- **Extracted information**:

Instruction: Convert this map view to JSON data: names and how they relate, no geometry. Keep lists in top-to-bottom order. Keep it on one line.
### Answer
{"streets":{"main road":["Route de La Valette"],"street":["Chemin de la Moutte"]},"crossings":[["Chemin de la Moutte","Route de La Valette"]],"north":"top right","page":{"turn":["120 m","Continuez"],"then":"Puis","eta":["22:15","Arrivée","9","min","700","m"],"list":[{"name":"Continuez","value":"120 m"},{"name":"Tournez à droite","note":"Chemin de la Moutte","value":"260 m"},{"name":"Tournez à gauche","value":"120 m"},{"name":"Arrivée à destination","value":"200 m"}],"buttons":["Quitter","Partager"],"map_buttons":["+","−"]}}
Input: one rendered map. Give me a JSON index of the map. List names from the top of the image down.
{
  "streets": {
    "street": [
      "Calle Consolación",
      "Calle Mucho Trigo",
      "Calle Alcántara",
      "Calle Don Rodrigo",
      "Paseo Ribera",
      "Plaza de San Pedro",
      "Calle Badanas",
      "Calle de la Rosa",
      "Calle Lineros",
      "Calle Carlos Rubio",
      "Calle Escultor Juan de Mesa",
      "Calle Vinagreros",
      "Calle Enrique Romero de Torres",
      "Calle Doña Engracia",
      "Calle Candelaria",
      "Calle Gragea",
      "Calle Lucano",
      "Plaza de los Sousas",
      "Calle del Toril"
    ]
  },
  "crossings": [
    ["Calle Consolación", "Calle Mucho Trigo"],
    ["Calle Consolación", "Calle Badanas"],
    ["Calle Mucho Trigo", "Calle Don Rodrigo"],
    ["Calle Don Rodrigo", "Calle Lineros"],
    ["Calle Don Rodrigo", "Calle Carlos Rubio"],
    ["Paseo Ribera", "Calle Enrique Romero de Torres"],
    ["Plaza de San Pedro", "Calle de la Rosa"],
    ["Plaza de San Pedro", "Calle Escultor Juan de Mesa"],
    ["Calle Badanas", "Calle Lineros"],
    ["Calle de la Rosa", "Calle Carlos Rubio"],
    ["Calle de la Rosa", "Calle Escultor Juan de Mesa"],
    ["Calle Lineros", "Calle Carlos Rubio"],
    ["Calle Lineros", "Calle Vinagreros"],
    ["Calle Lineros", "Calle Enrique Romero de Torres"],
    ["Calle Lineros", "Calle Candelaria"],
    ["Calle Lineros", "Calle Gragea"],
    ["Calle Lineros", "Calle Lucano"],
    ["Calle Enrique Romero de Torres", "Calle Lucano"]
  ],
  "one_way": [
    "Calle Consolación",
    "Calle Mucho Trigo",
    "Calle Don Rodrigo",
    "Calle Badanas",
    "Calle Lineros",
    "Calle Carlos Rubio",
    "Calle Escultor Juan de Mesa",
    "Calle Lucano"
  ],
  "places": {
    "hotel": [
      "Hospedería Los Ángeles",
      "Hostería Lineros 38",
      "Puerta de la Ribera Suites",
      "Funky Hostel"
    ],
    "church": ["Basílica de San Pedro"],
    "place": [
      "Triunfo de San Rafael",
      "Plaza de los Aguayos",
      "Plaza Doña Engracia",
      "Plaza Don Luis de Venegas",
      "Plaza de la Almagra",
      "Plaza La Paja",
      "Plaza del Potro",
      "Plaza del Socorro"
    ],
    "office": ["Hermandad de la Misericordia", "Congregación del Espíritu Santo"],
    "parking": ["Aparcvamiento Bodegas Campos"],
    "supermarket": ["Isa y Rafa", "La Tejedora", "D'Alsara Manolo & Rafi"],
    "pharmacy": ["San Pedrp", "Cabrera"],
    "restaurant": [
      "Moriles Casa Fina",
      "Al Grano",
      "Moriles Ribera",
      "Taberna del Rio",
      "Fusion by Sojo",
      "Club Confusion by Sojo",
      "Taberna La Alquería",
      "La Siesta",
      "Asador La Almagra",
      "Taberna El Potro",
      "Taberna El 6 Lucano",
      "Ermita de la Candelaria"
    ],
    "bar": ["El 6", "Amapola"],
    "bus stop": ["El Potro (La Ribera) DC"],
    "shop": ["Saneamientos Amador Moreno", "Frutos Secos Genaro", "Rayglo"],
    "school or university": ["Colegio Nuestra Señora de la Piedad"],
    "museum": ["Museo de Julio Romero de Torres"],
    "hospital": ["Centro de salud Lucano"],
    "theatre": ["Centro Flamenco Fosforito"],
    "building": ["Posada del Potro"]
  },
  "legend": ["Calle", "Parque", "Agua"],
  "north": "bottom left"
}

- **Instructions for the task**: When copying the data above, keep every line exactly as written.

- **Answer to this problem**:
Instruction: Convert this map view to JSON data: names and how they relate, no geometry. Keep lists in top-to-bottom order. Keep it on one line.
### Answer
{"streets":{"main road":["Route de La Valette"],"street":["Chemin de la Moutte"]},"crossings":[["Chemin de la Moutte","Route de La Valette"]],"north":"top right","page":{"turn":["120 m","Continuez"],"then":"Puis","eta":["22:15","Arrivée","9","min","700","m"],"list":[{"name":"Continuez","value":"120 m"},{"name":"Tournez à droite","note":"Chemin de la Moutte","value":"260 m"},{"name":"Tournez à gauche","value":"120 m"},{"name":"Arrivée à destination","value":"200 m"}],"buttons":["Quitter","Partager"],"map_buttons":["+","−"]}}
Input: one rendered map. Give me a JSON index of the map. List names from the top of the image down.
{
  "streets": {
    "street": [
      "Calle Consolación",
      "Calle Mucho Trigo",
      "Calle Alcántara",
      "Calle Don Rodrigo",
      "Paseo Ribera",
      "Plaza de San Pedro",
      "Calle Badanas",
      "Calle de la Rosa",
      "Calle Lineros",
      "Calle Carlos Rubio",
      "Calle Escultor Juan de Mesa",
      "Calle Vinagreros",
      "Calle Enrique Romero de Torres",
      "Calle Doña Engracia",
      "Calle Candelaria",
      "Calle Gragea",
      "Calle Lucano",
      "Plaza de los Sousas",
      "Calle del Toril"
    ]
  },
  "crossings": [
    ["Calle Consolación", "Calle Mucho Trigo"],
    ["Calle Consolación", "Calle Badanas"],
    ["Calle Mucho Trigo", "Calle Don Rodrigo"],
    ["Calle Don Rodrigo", "Calle Lineros"],
    ["Calle Don Rodrigo", "Calle Carlos Rubio"],
    ["Paseo Ribera", "Calle Enrique Romero de Torres"],
    ["Plaza de San Pedro", "Calle de la Rosa"],
    ["Plaza de San Pedro", "Calle Escultor Juan de Mesa"],
    ["Calle Badanas", "Calle Lineros"],
    ["Calle de la Rosa", "Calle Carlos Rubio"],
    ["Calle de la Rosa", "Calle Escultor Juan de Mesa"],
    ["Calle Lineros", "Calle Carlos Rubio"],
    ["Calle Lineros", "Calle Vinagreros"],
    ["Calle Lineros", "Calle Enrique Romero de Torres"],
    ["Calle Lineros", "Calle Candelaria"],
    ["Calle Lineros", "Calle Gragea"],
    ["Calle Lineros", "Calle Lucano"],
    ["Calle Enrique Romero de Torres", "Calle Lucano"]
  ],
  "one_way": [
    "Calle Consolación",
    "Calle Mucho Trigo",
    "Calle Don Rodrigo",
    "Calle Badanas",
    "Calle Lineros",
    "Calle Carlos Rubio",
    "Calle Escultor Juan de Mesa",
    "Calle Lucano"
  ],
  "places": {
    "hotel": [
      "Hospedería Los Ángeles",
      "Hostería Lineros 38",
      "Puerta de la Ribera Suites",
      "Funky Hostel"
    ],
    "church": ["Basílica de San Pedro"],
    "place": [
      "Triunfo de San Rafael",
      "Plaza de los Aguayos",
      "Plaza Doña Engracia",
      "Plaza Don Luis de Venegas",
      "Plaza de la Almagra",
      "Plaza La Paja",
      "Plaza del Potro",
      "Plaza del Socorro"
    ],
    "office": ["Hermandad de la Misericordia", "Congregación del Espíritu Santo"],
    "parking": ["Aparcvamiento Bodegas Campos"],
    "supermarket": ["Isa y Rafa", "La Tejedora", "D'Alsara Manolo & Rafi"],
    "pharmacy": ["San Pedrp", "Cabrera"],
    "restaurant": [
      "Moriles Casa Fina",
      "Al Grano",
      "Moriles Ribera",
      "Taberna del Rio",
      "Fusion by Sojo",
      "Club Confusion by Sojo",
      "Taberna La Alquería",
      "La Siesta",
      "Asador La Almagra",
      "Taberna El Potro",
      "Taberna El 6 Lucano",
      "Ermita de la Candelaria"
    ],
    "bar": ["El 6", "Amapola"],
    "bus stop": ["El Potro (La Ribera) DC"],
    "shop": ["Saneamientos Amador Moreno", "Frutos Secos Genaro", "Rayglo"],
    "school or university": ["Colegio Nuestra Señora de la Piedad"],
    "museum": ["Museo de Julio Romero de Torres"],
    "hospital": ["Centro de salud Lucano"],
    "theatre": ["Centro Flamenco Fosforito"],
    "building": ["Posada del Potro"]
  },
  "legend": ["Calle", "Parque", "Agua"],
  "north": "bottom left"
}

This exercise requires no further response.